The Hardy Boys: It's What's (Almost) For Dinner
Updated 2006-02-19 16:00:00
While in Minnesota investigating a young boy's claim that he witnessed a mysterious kidnapping, Sam goes and gets kidnapped himself. Dean convinces a policewoman to help him search for Sam, and the two eventually find themselves poking around the backwoods. What they find is pretty gruesome: a family that kidnaps people in order to release them into the woods, hunt them down, kill them, and then put their teeth into decorative jars around the house. Martha would most definitely not approve. I think she'd recommend a more beachy theme involving sand and sea shells, probably in an oversized hurricane lamp. The Minnesotan hillbillies catch Dean and the policewoman, but despite putting their heads together -- a brain trust totaling negative 4,657 IQ points -- they are unable to contain anybody. The hillbillies eventually start shooting each other by accident, showing that they have more in common with the Bush Administration than cumulative IQ. Oooooh. The policelady shoots the head hillbilly, avenging her brother's death, and then the episode just sort of stops.

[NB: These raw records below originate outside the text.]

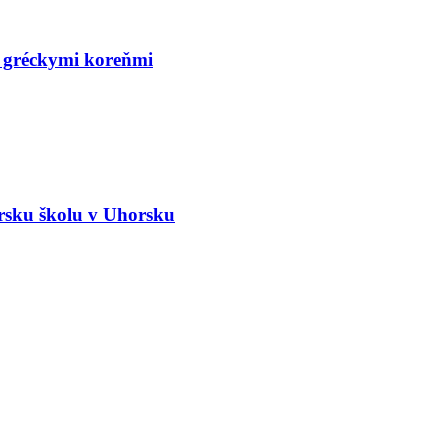
 s gréckymi koreňmi
rsku školu v Uhorsku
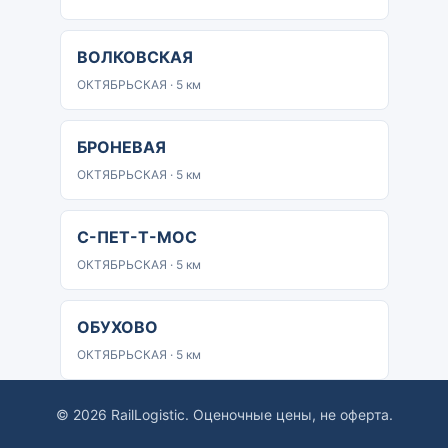
ВОЛКОВСКАЯ
ОКТЯБРЬСКАЯ · 5 км
БРОНЕВАЯ
ОКТЯБРЬСКАЯ · 5 км
С-ПЕТ-Т-МОС
ОКТЯБРЬСКАЯ · 5 км
ОБУХОВО
ОКТЯБРЬСКАЯ · 5 км
© 2026 RailLogistic. Оценочные цены, не оферта.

But if there is one rule in television, it's that people like to watch things involving crazy inbred evil rituals, and we'll forgive just about anything, including but not limited to: unidentifiable accents, inaccurate hillbilly genealogy (shouldn't these guys have been more militia types?), the unlikely sympathy the officer shows Dean even after discovering he's stolen a police badge, Sam's continually problematic hair, the ungodly number of cultural references made in place of a compelling, original plot -- and trucker caps.